El interior del río estaba cubierto por una espesa niebla. Naikare miró el paraje que tenía al lado y reconoció el cruce de caminos a lo lejos, el de la derecha le llevaba directamente a su aldea y el de la izquierda a un destino desconocido. Se disponía a dirigirse a aquel cruce, pero en ese instante vio cómo las brumas del río se rasgaban para dejar pasar a una pequeña barca capitaneada por un bello ángel, que navegaba hacia ella. La joven permaneció inmóvil y maravillada. Frente a Naikare, el ángel arrancó una de sus delicadas plumas y se la entregó junto con un tintero de fino cristal tallado y una lámina de cuarzo blanco, y le ordenó que escribiese con la tinta dorada cuales eran las causas, pues nada es casual, que la habían llevado al Bosque del Olvido; sus culpas, sus odios y sus temores, confesión con la que sellaría un pacto liberador y secreto con Dios. Naikare obedeció. A continuación le entregó la lámina escrita y los demás objetos. El ángel le indicó con su voz grave que podía irse en paz, remó hasta el centro del río, ató la lámina de cuarzo con un cordón de oro en un extremo y una gran piedra en el otro y la arrojó a las profundidades.

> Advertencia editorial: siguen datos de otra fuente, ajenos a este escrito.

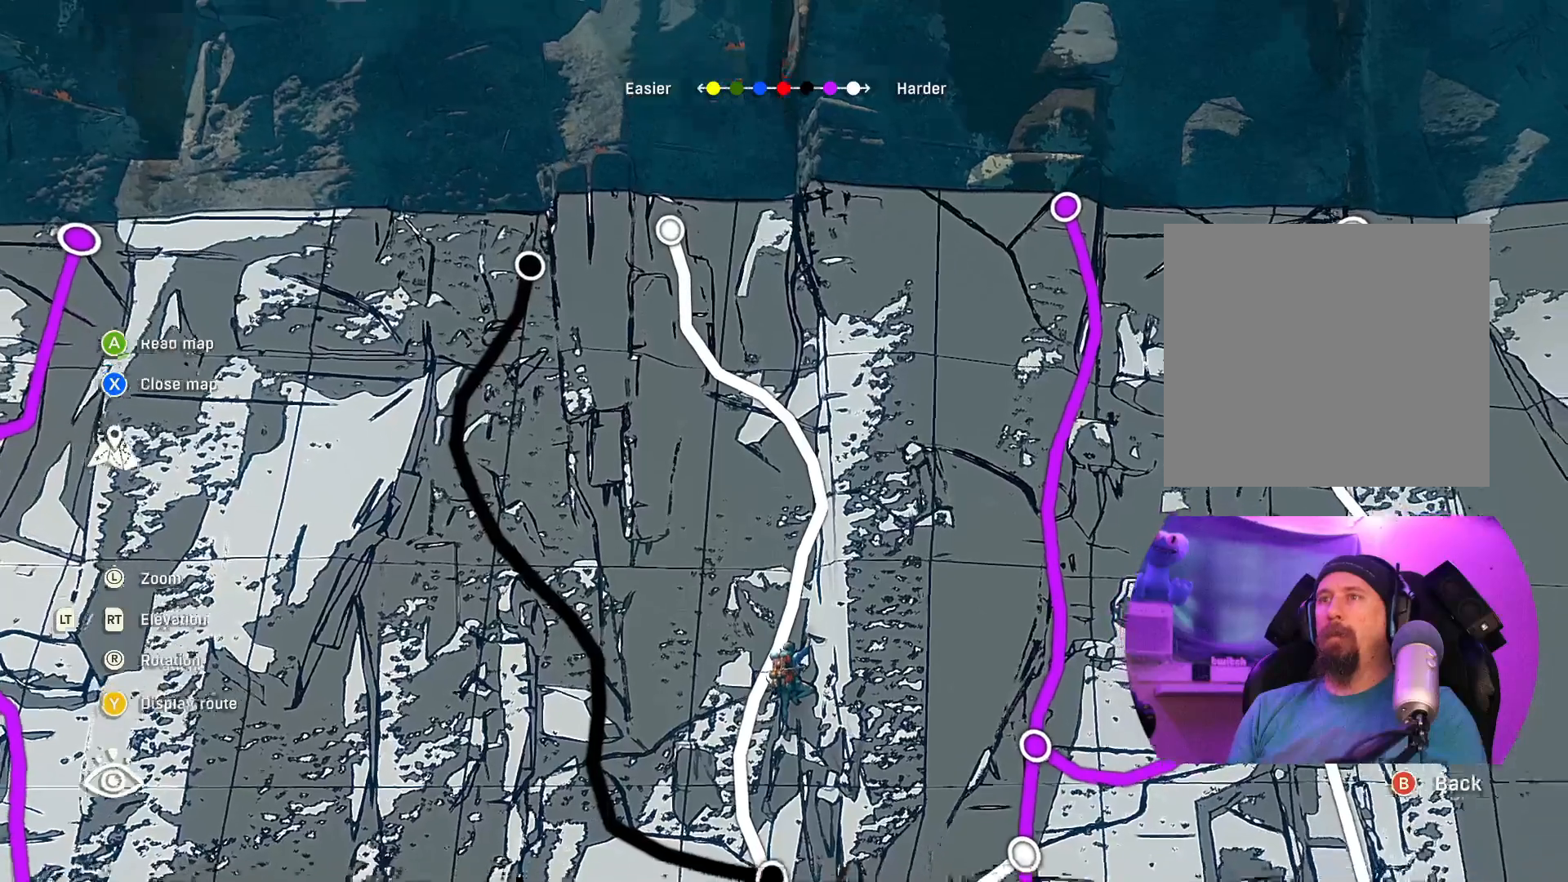
{"buttons": [], "left_stick": "center", "right_stick": "center", "events": [[134, "right_stick", "center"]]}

Pensó profundamente durante largo tiempo, delante de aquel cruce. Es difícil elegir la senda correcta, pues los errores tienen un alto precio. Naikare lo sabía bien, por esta razón de peso su alma se debatía entre regresar a su aldea o tomar el otro camino. Sentía nostalgia. Una parte de ella anhelaba retornar, pero esa ruta la llevaría al mismo lugar, sí, pero también directa a la misma situación que la había transportado al fatídico bosque. Resuelta tomó la senda nueva. Mientras caminaba, libre y feliz, por su nueva andadura, una sonrisa picara iluminó su rostro al imaginar a los ancianos relatar cómo la dulce y serena Naikare había pasado a engrosar la legendaria lista de desaparecidos en el Bosque del Olvido.